Creating a new spa menu (or adding to an existing one) is a task that requires a solid strategy. Here are my insider tips for bringing new menu offerings into your spa or medical spa.
1. Survey Your Clients
Instead of guessing and hoping that you will bring in a new machine or service that your clients will love - be sure that you will, by asking them first! It seems almost too easy, but if you have questions then get answers you need right from the horse's mouth. It's as simple as offering a 10% discount on their next product purchase or service in exchange for participating in a five to eight question survey. A small incentive for your clients to throw in their two cents is worth it for you as a spa owner! Knowing exactly what your clients desire and delivering it will create long-lasting, loyal relationships.
2. Inquire with Your Staff
Estheticians, massage therapists and most other practitioners will tell you that as soon as the treatment room door closes, clients tend to spill the beans about just about anything on their mind. Don't be shy about asking your staff what clients are asking for in the privacy of the treatment room - all of the answers you seek may just be under your nose. Staff members may not always feel comfortable or confident speaking-up at staff meetings or approaching management with their ideas and leads, so go to them and see what kind of feedback they have been getting from clients - you may be surprised!

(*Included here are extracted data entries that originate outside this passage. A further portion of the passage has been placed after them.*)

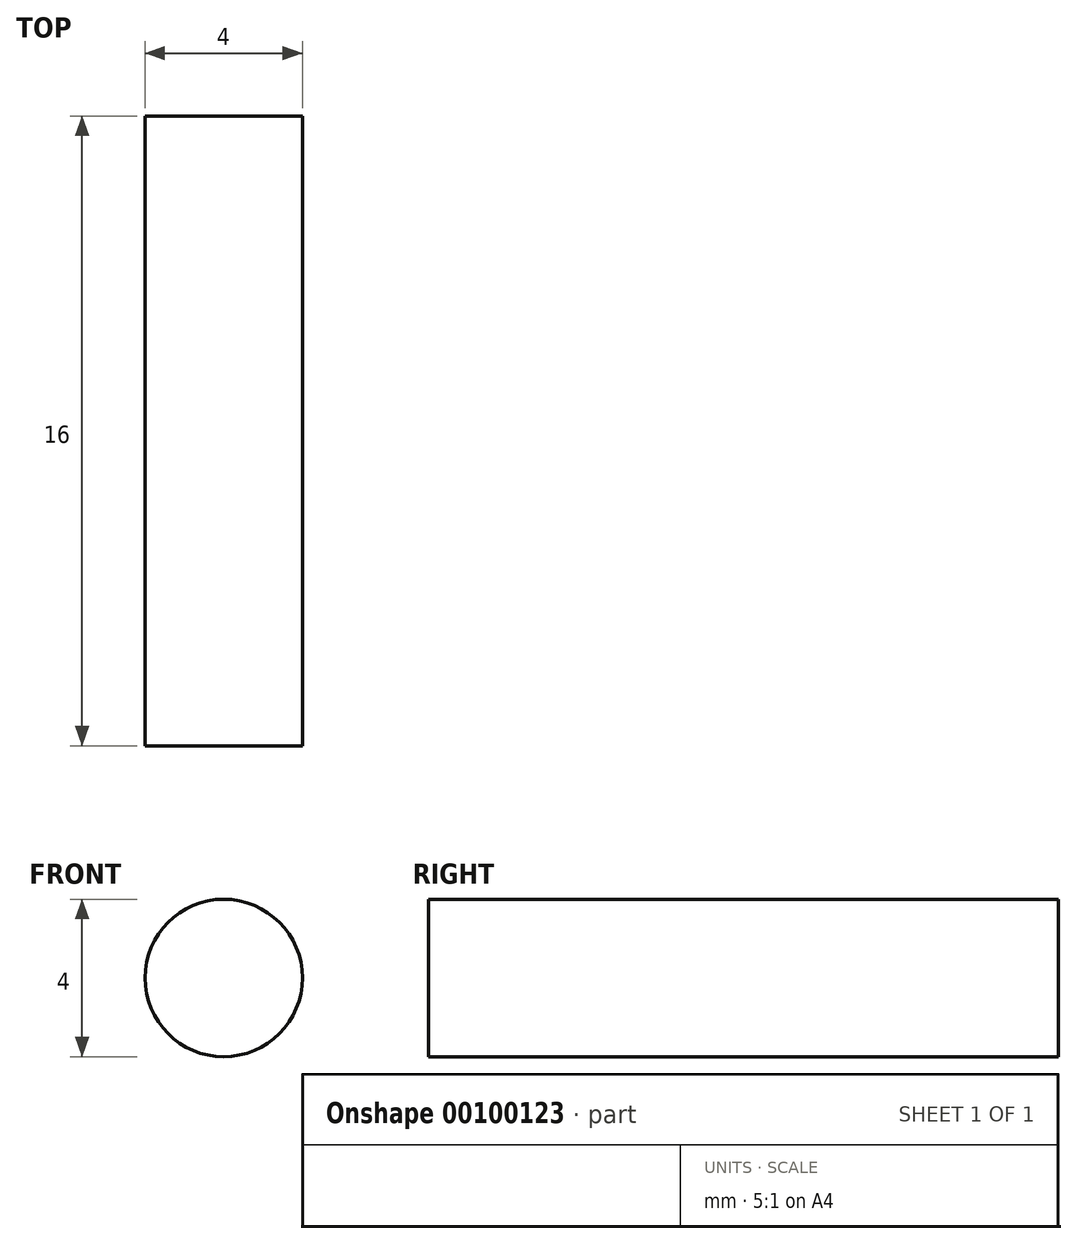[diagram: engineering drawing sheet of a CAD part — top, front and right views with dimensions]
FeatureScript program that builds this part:
annotation { "Feature Type Name" : "Feature", "Feature Type Description" : "" }
export const myFeature = defineFeature(function(context is Context, id is Id, definition is map)
    precondition{}
    {
        {
            var Q0;
            Q0=qCreatedBy(makeId("Front.planeOp"),FACE);
            var sketch = newSketch(context, id + "F0", { "sketchPlane" : qUnion([Q0])});
            skCircle(sketch, "E0", {"center": v(0, 0) * mm, "radius": 2 * mm});
            skSolve(sketch);
        }
        {
            var Q0;
            Q0=makeQuery(id+"F0.imprint","IMPRINT",FACE,{"disambiguationData":[TD([[makeQuery(id+"F0.imprint","IMPRINT",EDGE,{"derivedFrom":sQuery(id+"F0.wireOp",EDGE,"E0")}),1.0]])]});
            extrude(context, id + "F1", {"entities" : qUnion([Q0]), "depth" : 16 * mm});
        }
    });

On the other side of that coin, members of your staff may posses talents, skills and certifications that may be unknown and underutilized at your spa. Don't be so quick to interview and hire new employees when you want to expand your spa offerings and treatment menu - look from within! Many staff members stay quiet about the trainings and certifications that they obtain outside of your spa. You may have an employee already certified in the newest peel technique or facial tool - so be sure to ask them what they are into and what is exciting to them in the industry now.
3. See who is offering compelling services around you - but don't be a copycat.
As a spa owner, if you are hearing more and more about the interesting services that your competition is providing and want to do more yourself, then go for it - but put your own spin on it. Bringing in the newest lasers or injectable treatments is key to keeping your clients happy. The trick, however, is to figure out how to integrate new offerings into your treatment menu in a way that stays true to your brand. Perhaps intertwine a clinical modality like LED, radio frequency or microcurrent with a classic european facial. Or add holistic therapies like lymphatic drainage or aromatherapy into a clinical protocol. Keep your clients guessing about how you will be innovating in the field - don't just copy what others are doing.
4. Work with your Existing Vendors
If you already have solid, established relationships with your current product and equipment vendors then ask them about what's new in the industry. Their companies may have something new coming to the market soon that you could get an exclusive on. Vendors can also let you in on what spas in other regions or countries are doing, to give you a fresh, new perspective on the industry. Furthermore, current reps and vendors may be willing to offer a discount to you because you have a rapport. As always, be sure to ask your vendors for promotional materials, press and media coverage and to come support an event or launch party at your spa. Product and equipment companies have budgets designed to support their accounts and can be one of your greatest resources when expanding your spa menu.
5. Partner with Other Businesses
So you want to offer something new at your spa and be certain it will be a success? I suggest partnering with another business like a bridal boutique, gym or yoga studio to offer something that their clients need or want. By partnering with a non-spa business, you are practically guaranteed to get daily referrals (or even in-house advertising and promotion) at their facility. A bridal boutique may want a trusted partner to refer makeup, skincare and lash clients to. A gym will send clients to you who may want help with cellulite, spray tans or massage. The possibilities are really endless! Think outside the box and see - not only what your clients would like to see on your menu - but what neighboring businesses' clients would like as well.
The inspiration for your spa menu is closer than you think. Expanding your spa menu offerings is easy, if you look to your own clients, staff and current business relationships for insight and support.